Exercise prompt: For this exercise, retype every record below exactly and keep the pictures out.

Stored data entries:

>>>>>

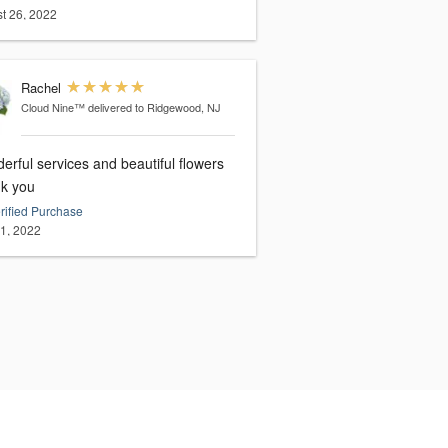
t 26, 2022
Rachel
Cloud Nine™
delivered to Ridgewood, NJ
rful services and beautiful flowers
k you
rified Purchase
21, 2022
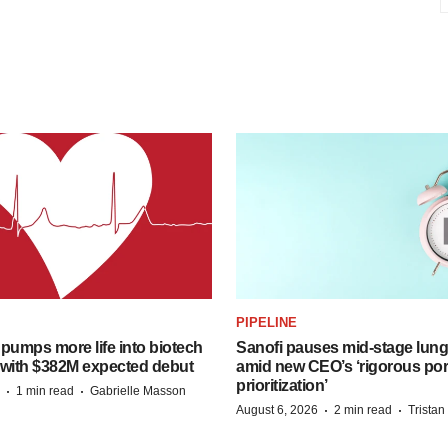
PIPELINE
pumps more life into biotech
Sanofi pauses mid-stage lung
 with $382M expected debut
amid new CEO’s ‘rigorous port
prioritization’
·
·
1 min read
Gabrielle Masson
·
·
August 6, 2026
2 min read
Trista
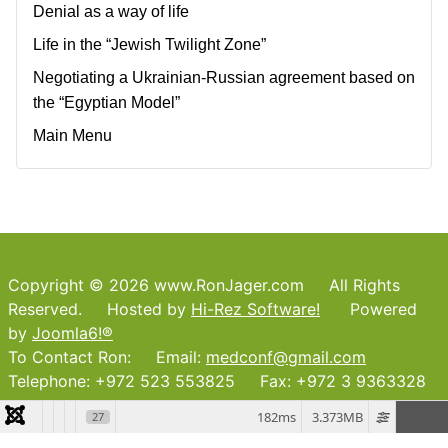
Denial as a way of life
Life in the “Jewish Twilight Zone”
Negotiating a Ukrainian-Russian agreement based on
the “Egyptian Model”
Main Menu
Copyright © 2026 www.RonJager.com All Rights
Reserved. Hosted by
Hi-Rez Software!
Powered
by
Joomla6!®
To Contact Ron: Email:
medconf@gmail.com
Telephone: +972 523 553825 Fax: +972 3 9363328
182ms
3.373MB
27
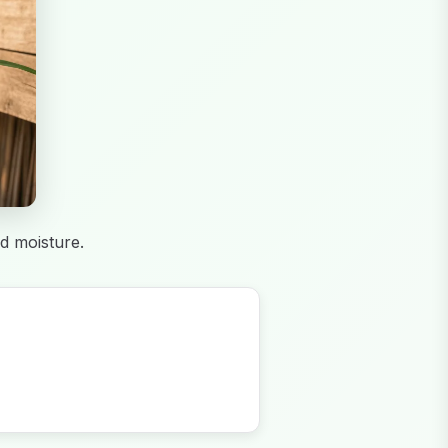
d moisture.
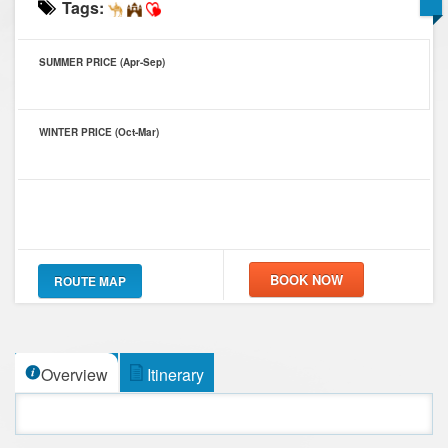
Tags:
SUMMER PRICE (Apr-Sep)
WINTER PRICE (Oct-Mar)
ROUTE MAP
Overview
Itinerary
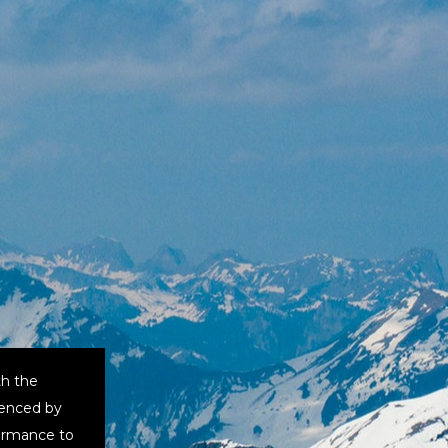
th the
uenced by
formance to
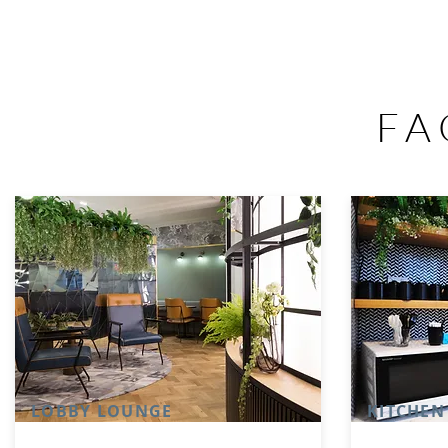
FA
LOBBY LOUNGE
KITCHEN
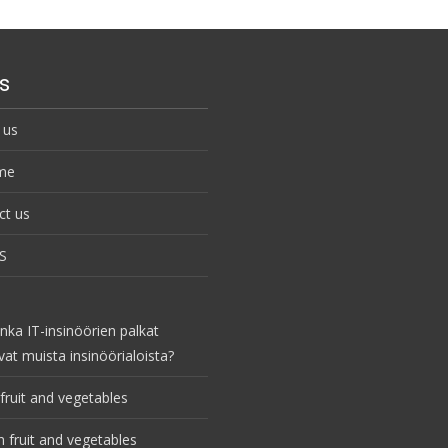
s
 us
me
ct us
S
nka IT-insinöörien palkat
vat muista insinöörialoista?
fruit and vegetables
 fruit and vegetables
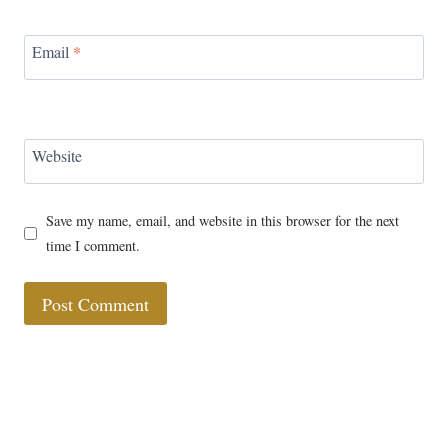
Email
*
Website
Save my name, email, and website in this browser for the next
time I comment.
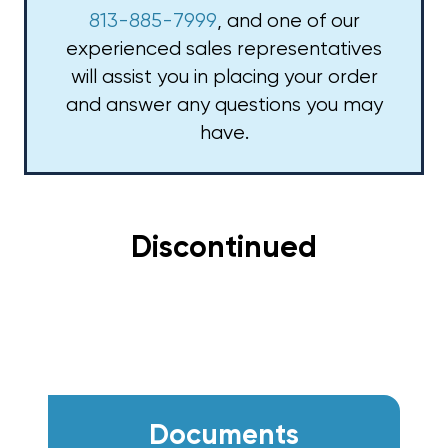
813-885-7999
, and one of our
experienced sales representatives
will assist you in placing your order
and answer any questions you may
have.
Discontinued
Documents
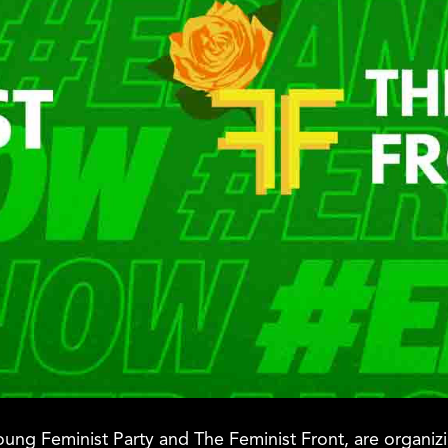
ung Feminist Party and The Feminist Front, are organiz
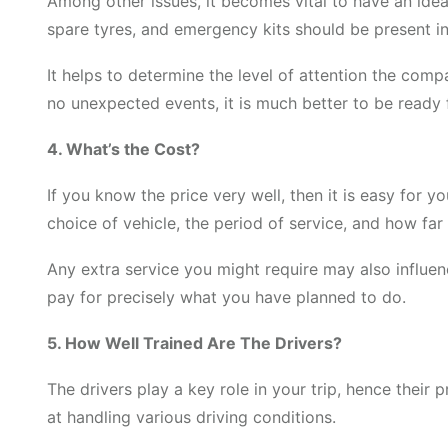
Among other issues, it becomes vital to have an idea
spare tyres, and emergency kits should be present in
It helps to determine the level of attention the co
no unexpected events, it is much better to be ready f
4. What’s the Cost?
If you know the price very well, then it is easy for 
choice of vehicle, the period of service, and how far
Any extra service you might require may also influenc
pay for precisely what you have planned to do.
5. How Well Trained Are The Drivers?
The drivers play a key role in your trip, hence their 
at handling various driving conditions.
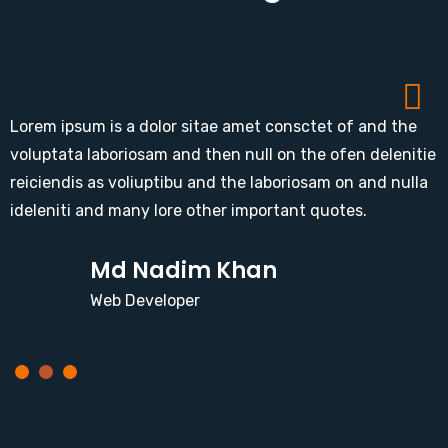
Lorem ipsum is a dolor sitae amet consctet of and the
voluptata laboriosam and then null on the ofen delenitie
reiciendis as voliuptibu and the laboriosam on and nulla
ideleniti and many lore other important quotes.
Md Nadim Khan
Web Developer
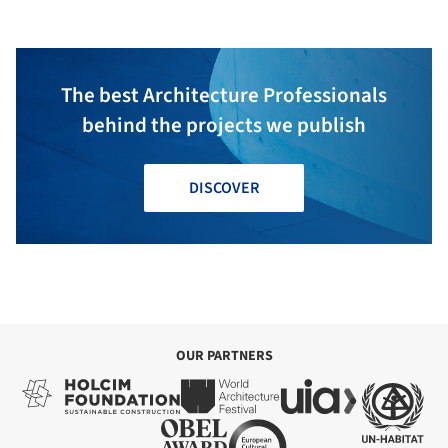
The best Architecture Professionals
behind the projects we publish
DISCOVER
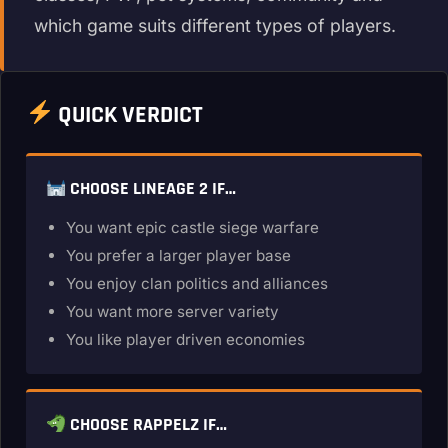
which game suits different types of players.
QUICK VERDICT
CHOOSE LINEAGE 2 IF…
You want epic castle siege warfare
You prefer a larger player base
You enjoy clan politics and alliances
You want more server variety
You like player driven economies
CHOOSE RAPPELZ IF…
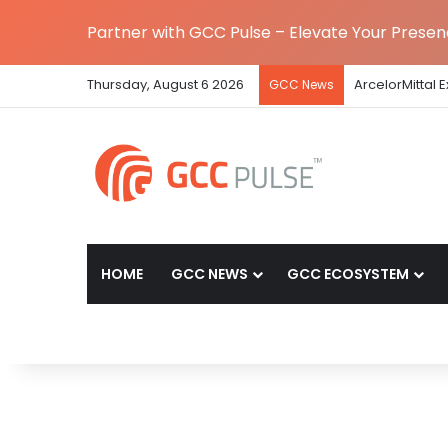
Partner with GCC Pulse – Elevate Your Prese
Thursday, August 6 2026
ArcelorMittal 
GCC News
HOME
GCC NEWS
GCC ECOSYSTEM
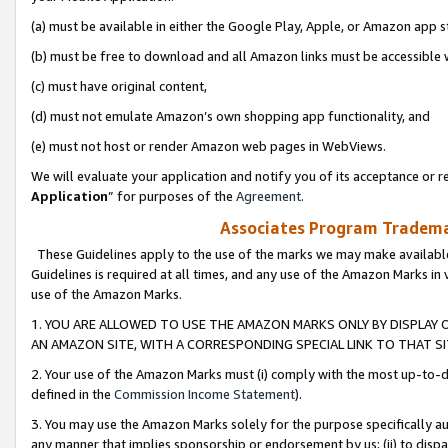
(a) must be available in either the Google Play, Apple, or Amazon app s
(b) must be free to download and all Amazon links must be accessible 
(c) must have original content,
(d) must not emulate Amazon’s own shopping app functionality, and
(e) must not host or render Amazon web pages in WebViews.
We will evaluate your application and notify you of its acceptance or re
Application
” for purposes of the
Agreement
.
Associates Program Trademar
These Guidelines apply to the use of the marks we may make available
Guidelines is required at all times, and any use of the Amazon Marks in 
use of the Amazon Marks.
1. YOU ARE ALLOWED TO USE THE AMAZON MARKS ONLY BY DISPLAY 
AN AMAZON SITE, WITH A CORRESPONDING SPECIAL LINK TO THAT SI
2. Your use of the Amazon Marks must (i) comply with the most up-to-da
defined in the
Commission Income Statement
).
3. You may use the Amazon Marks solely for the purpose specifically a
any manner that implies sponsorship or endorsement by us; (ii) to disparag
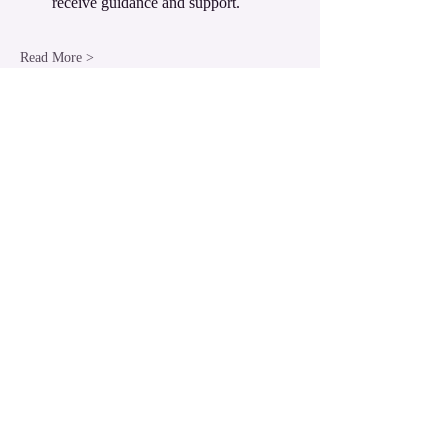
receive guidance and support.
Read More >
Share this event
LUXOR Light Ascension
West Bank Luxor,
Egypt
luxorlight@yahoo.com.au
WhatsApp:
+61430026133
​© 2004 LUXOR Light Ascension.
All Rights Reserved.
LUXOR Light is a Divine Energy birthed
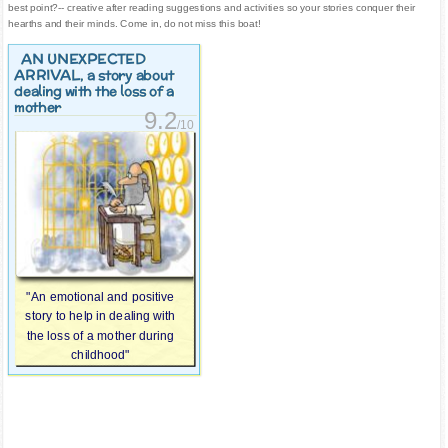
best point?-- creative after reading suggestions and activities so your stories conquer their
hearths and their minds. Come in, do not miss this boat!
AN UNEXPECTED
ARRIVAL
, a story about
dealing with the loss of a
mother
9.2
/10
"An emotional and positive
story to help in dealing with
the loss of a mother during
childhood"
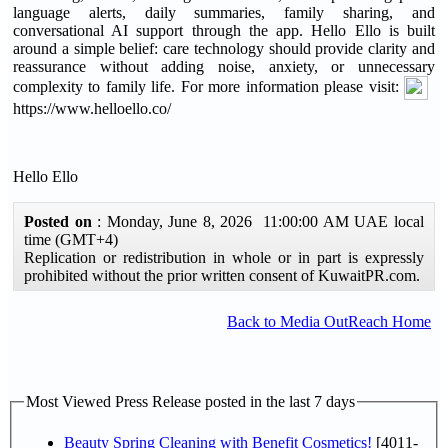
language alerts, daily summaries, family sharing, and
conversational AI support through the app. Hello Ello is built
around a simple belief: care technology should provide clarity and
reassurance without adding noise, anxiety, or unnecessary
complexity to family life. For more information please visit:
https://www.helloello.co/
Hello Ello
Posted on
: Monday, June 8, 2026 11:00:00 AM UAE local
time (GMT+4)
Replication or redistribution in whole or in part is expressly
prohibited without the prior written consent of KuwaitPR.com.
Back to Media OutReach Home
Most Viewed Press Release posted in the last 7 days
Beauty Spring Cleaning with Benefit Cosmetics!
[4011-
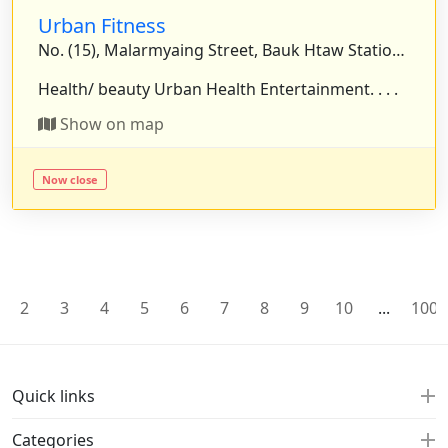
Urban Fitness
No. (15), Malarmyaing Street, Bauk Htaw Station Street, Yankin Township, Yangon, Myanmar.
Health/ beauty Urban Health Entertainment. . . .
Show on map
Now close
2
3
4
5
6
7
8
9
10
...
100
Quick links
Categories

<<<<<

Solution to the problem:
t 26, 2022
Rachel
Cloud Nine™
delivered to Ridgewood, NJ
rful services and beautiful flowers
k you
rified Purchase
21, 2022
PIPELINE
pumps more life into biotech
Sanofi pauses mid-stage lung
 with $382M expected debut
amid new CEO’s ‘rigorous port
prioritization’
·
·
1 min read
Gabrielle Masson
·
·
August 6, 2026
2 min read
Trista
Denial as a way of life
Life in the “Jewish Twilight Zone”
Negotiating a Ukrainian-Russian agreement based on
the “Egyptian Model”
Main Menu
Copyright © 2026 www.RonJager.com All Rights
Reserved. Hosted by
Hi-Rez Software!
Powered
by
Joomla6!®
To Contact Ron: Email:
medconf@gmail.com
Telephone: +972 523 553825 Fax: +972 3 9363328
182ms
3.373MB
27
d moisture.
Tags:
SUMMER PRICE (Apr-Sep)
WINTER PRICE (Oct-Mar)
ROUTE MAP
Overview
Itinerary
th the
uenced by
formance to
FA
LOBBY LOUNGE
KITCHEN
s
 us
me
ct us
S
nka IT-insinöörien palkat
vat muista insinöörialoista?
fruit and vegetables
 fruit and vegetables
Email
*
Website
Save my name, email, and website in this browser for the next
time I comment.
813-885-7999
, and one of our
experienced sales representatives
will assist you in placing your order
and answer any questions you may
have.
Discontinued
Documents
ung Feminist Party and The Feminist Front, are organiz
Among other issues, it becomes vital to have an idea
spare tyres, and emergency kits should be present in
It helps to determine the level of attention the co
no unexpected events, it is much better to be ready f
4. What’s the Cost?
If you know the price very well, then it is easy for 
choice of vehicle, the period of service, and how far
Any extra service you might require may also influenc
pay for precisely what you have planned to do.
5. How Well Trained Are The Drivers?
The drivers play a key role in your trip, hence their 
at handling various driving conditions.
Lorem ipsum is a dolor sitae amet consctet of and the
voluptata laboriosam and then null on the ofen delenitie
reiciendis as voliuptibu and the laboriosam on and nulla
ideleniti and many lore other important quotes.
Md Nadim Khan
Web Developer
The best Architecture Professionals
behind the projects we publish
DISCOVER
which game suits different types of players.
QUICK VERDICT
CHOOSE LINEAGE 2 IF…
You want epic castle siege warfare
You prefer a larger player base
You enjoy clan politics and alliances
You want more server variety
You like player driven economies
CHOOSE RAPPELZ IF…
Partner with GCC Pulse – Elevate Your Prese
Thursday, August 6 2026
ArcelorMittal 
GCC News
HOME
GCC NEWS
GCC ECOSYSTEM
(a) must be available in either the Google Play, Apple, or Amazon app s
(b) must be free to download and all Amazon links must be accessible 
(c) must have original content,
(d) must not emulate Amazon’s own shopping app functionality, and
(e) must not host or render Amazon web pages in WebViews.
We will evaluate your application and notify you of its acceptance or re
Application
” for purposes of the
Agreement
.
Associates Program Trademar
These Guidelines apply to the use of the marks we may make available
Guidelines is required at all times, and any use of the Amazon Marks in 
use of the Amazon Marks.
1. YOU ARE ALLOWED TO USE THE AMAZON MARKS ONLY BY DISPLAY 
AN AMAZON SITE, WITH A CORRESPONDING SPECIAL LINK TO THAT SI
2. Your use of the Amazon Marks must (i) comply with the most up-to-da
defined in the
Commission Income Statement
).
3. You may use the Amazon Marks solely for the purpose specifically a
any manner that implies sponsorship or endorsement by us; (ii) to disparag
receive guidance and support.
Read More >
Share this event
LUXOR Light Ascension
West Bank Luxor,
Egypt
luxorlight@yahoo.com.au
WhatsApp:
+61430026133
​© 2004 LUXOR Light Ascension.
All Rights Reserved.
LUXOR Light is a Divine Energy birthed
best point?-- creative after reading suggestions and activities so your stories conquer their
hearths and their minds. Come in, do not miss this boat!
AN UNEXPECTED
ARRIVAL
, a story about
dealing with the loss of a
mother
9.2
/10
"An emotional and positive
story to help in dealing with
the loss of a mother during
childhood"
language alerts, daily summaries, family sharing, and
conversational AI support through the app. Hello Ello is built
around a simple belief: care technology should provide clarity and
reassurance without adding noise, anxiety, or unnecessary
complexity to family life. For more information please visit:
https://www.helloello.co/
Hello Ello
Posted on
: Monday, June 8, 2026 11:00:00 AM UAE local
time (GMT+4)
Replication or redistribution in whole or in part is expressly
prohibited without the prior written consent of KuwaitPR.com.
Back to Media OutReach Home
Most Viewed Press Release posted in the last 7 days
Beauty Spring Cleaning with Benefit Cosmetics!
[4011-
Urban Fitness
No. (15), Malarmyaing Street, Bauk Htaw Station Street, Yankin Township, Yangon, Myanmar.
Health/ beauty Urban Health Entertainment. . . .
Show on map
Now close
2
3
4
5
6
7
8
9
10
...
100
Quick links
Categories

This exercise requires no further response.